Adrienne Kalmes said the workers do not see themselves as victims.

“I found it uplifting, with all the negative press coverage that people from Mexico receive in the USA,” she said. “We would not be able to eat the way we do if were not for them and the labor they provide to this country. They have a tremendous sense of pride in the work they are doing as they harvest.”

“They work unbelievably hard,” Paul Kalmes said. “Their work ethic is totally astonishing, That’s why we have so much difficulty when the naysayers say we should be hiring all Americans to do that kind of work. We’ve tried and failed miserably.”

The Diocese of Yakima offers ministries including weekly Mass in the fields, religious education and sacramental preparation for workers and the Literacy Wagon, run by diocesan seminarians for the children of U.S.-based migrants.

Yakima Bishop Joseph Tyson spent time with visitors as part of his regular work with the migrants, the Kalmeses said.

“We watched him get down on the ground and play cards with a 5-year-old, then he was playing cornhole with the preteens and at night he was celebrating a wedding for two of the workers,” Adrienne Kalmes said.

In between, the bishop had the children make decorations for the wedding.

Another day, he got up at 3:30 a.m. to see off the workers who go to the fields at 4 a.m. At 7:30 that night, Bishop Tyson celebrated a Mass that included first Communion and confirmation for workers who do sacramental preparation in the evenings, she said.

The hotel banquet room was full of the workers’ friends holding up their smartphones.

“They were all Facetiming their families in Mexico,” Paul Kalmes said.

Most of the workers are able to keep in touch with family almost daily, Adrienne said, and most send nearly all their wages home after taxes and Social Security are deducted.

This is the second Catholic Extension immersion trip the Kalmeses have gone on, having traveled to Penitas, Texas, in 2018.

Working with Catholic Extension brought the efforts of St. Anne’s Faithjustice Committee closer to home. When it was founded in the 1990s, the committee worked with Catholic Relief Services’ Operation Rice Bowl. Then it started organizing its own projects, including a five-year effort to build schools in the Democratic Republic of the Congo.

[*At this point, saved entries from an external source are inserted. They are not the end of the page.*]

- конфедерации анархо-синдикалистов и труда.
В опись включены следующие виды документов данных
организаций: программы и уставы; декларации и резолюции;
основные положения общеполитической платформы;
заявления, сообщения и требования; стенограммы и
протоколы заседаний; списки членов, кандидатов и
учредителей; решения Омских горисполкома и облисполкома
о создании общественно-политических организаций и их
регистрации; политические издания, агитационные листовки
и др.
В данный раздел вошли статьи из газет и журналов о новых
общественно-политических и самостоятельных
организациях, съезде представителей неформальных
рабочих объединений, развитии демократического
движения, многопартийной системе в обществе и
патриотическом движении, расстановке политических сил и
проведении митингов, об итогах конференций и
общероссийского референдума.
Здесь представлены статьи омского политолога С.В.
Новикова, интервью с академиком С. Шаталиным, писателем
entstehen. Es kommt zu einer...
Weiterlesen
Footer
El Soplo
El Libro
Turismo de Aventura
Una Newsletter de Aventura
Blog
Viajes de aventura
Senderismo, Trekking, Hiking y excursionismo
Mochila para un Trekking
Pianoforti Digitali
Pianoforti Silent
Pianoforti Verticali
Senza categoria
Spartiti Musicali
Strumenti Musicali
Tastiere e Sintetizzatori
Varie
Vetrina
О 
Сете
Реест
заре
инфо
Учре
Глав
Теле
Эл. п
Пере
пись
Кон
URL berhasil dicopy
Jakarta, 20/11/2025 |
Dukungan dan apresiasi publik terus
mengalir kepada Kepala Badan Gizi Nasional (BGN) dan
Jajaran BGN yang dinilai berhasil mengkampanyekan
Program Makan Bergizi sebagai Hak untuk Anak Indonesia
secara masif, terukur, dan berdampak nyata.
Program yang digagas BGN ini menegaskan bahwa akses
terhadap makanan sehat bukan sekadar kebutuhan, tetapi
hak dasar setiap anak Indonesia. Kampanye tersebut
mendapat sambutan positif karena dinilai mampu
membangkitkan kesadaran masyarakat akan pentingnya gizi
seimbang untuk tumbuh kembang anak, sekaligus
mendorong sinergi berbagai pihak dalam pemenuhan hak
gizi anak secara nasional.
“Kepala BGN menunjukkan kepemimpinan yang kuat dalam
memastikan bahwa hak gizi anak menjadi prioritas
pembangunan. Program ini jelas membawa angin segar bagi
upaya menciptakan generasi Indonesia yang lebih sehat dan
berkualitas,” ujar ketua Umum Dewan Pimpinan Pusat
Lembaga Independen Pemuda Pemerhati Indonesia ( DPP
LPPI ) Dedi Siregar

“What we hoped to establish was a more direct connection with people on the ground,” Adrienne Kalmes said.

The parish did work with other organizations, including Nuestro Pequeños Hermanos in Central America.

“Our Faithjustice ministry at St. Anne was initially laid out to minister to the developing world. The international community was where our efforts were focused in many of our initial experiences. The plight of new migrants coming to this country, or people who would be in and out, is a new way of doing that.”

One exception was 2010, Paul Kalmes said, when many suburban residents lost their jobs in the recession and the parish supported the Northern Illinois Food Bank.

For now, the parish has found Catholic Extension to be an ideal partner.

“I think very few Catholics realize that there are 87 mission dioceses in the United States,” Adrienne Kalmes said. “These are dioceses that by definition can’t support themselves without outside help. We have in our own country the haves and the have-nots. … Somehow, Extension keeps coming up with the money they need to carry out their mission, and their mission has broadened. In the early days, it was to build church buildings. Now it’s building church communities. They are making those communities viable places to experience faith.”